Düfte wirken auch langfristig
Neben verschiedenen Dufttypen haben Forscher zuletzt untersucht, wie sich Umgebungsdüfte langfristig auf das Konsumentenverhalten auswirken. In diesem Bereich bewegt sich auch unsere aktuelle Forschung. In einer Reihe von Feldstudien mit über 700 Zugreisenden haben wir beispielsweise nachgewiesen, dass die gezielte Beduftung von Zugabteilen bei den Reisenden dazu führt, die Serviceleistungen des Unternehmens positiver zu bewerten. Die Einschätzung der Unternehmensmarke wurde hingegen nicht positiv beeinflusst. Besonders spannend hierbei ist, dass die Passagiere den Duft nicht bewusst wahrgenommen haben, er aber dennoch ihre Einschätzungen beeinflusste. Die verbesserte Servicewahrnehmung war nachhaltig, denn auch zwei Wochen nach der Absetzung des Duftes führte seine Wirkung noch eine positivere Bewertung der Zugfahrten nach sich.
Ethische Fragen
Düfte können nicht nur dazu beitragen, dass Kunden Dienstleistungen positiver wahrnehmen, sich länger in Verkaufsräumen aufhalten und mehr kaufen. Vielmehr sind Düfte gerade in Situationen relevant, die bei genauerer Betrachtung alles andere als angenehm sind. Hierzu gehört beispielsweise die Vorstellung, sich gemeinsam mit mehreren hundert Passagieren in eine Metallröhre zu begeben und sich mit 1000 km/h auf 10.000 Metern fortzubewegen. Der gezielte Einsatz von Düften auf Flugreisen sorgt dafür, dass sich Passagiere entspannen und die Zeit subjektiv schneller vergeht.

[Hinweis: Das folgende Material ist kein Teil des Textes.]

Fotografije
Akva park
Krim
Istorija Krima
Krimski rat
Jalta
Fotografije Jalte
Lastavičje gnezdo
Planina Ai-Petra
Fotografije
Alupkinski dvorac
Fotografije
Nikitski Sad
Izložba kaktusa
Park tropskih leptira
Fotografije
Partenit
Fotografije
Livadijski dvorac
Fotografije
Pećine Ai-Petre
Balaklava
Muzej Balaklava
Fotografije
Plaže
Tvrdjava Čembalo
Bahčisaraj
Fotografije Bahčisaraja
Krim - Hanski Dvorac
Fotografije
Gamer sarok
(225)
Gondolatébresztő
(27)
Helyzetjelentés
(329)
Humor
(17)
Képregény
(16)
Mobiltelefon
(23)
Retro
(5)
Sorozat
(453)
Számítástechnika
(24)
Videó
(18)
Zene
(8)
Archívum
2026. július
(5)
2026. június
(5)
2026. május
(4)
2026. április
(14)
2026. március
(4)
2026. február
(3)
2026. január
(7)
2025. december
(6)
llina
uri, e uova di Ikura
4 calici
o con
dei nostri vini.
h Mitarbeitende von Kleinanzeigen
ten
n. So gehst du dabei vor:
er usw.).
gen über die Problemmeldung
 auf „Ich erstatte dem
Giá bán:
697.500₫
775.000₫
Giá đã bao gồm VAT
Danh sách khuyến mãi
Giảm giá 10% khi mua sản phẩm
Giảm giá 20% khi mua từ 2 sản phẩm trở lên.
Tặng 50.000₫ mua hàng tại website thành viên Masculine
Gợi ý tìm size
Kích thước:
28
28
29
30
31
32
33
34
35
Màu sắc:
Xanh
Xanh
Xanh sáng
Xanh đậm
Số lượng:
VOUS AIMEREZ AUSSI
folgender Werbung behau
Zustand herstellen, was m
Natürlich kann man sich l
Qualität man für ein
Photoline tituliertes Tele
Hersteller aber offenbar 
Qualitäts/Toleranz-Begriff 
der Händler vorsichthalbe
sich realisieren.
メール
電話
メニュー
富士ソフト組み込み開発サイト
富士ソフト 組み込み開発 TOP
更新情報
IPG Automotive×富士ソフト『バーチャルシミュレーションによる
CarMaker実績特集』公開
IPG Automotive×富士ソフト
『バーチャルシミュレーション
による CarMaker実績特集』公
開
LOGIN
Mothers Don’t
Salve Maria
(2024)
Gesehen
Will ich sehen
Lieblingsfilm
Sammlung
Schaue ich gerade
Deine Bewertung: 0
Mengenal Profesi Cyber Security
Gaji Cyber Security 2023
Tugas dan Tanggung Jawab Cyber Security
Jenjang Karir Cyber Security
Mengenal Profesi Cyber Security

Gleichzeitig wirft der Einsatz von Umgebungsdüften aber auch gesundheitliche und ethische Fragestellungen auf. So ist gerade für Hyperallergiker eine Kennzeichnungspflicht von Umgebungsdüften von hoher Relevanz. Mit Blick auf die Wirkung unbewusst wahrgenommener Düfte stellt sich zudem die generelle Frage, ob deren Einsatz ethisch vertretbar ist. Die aktuelle Forschung hilft, diese Fragestellungen in den Vordergrund zu rücken.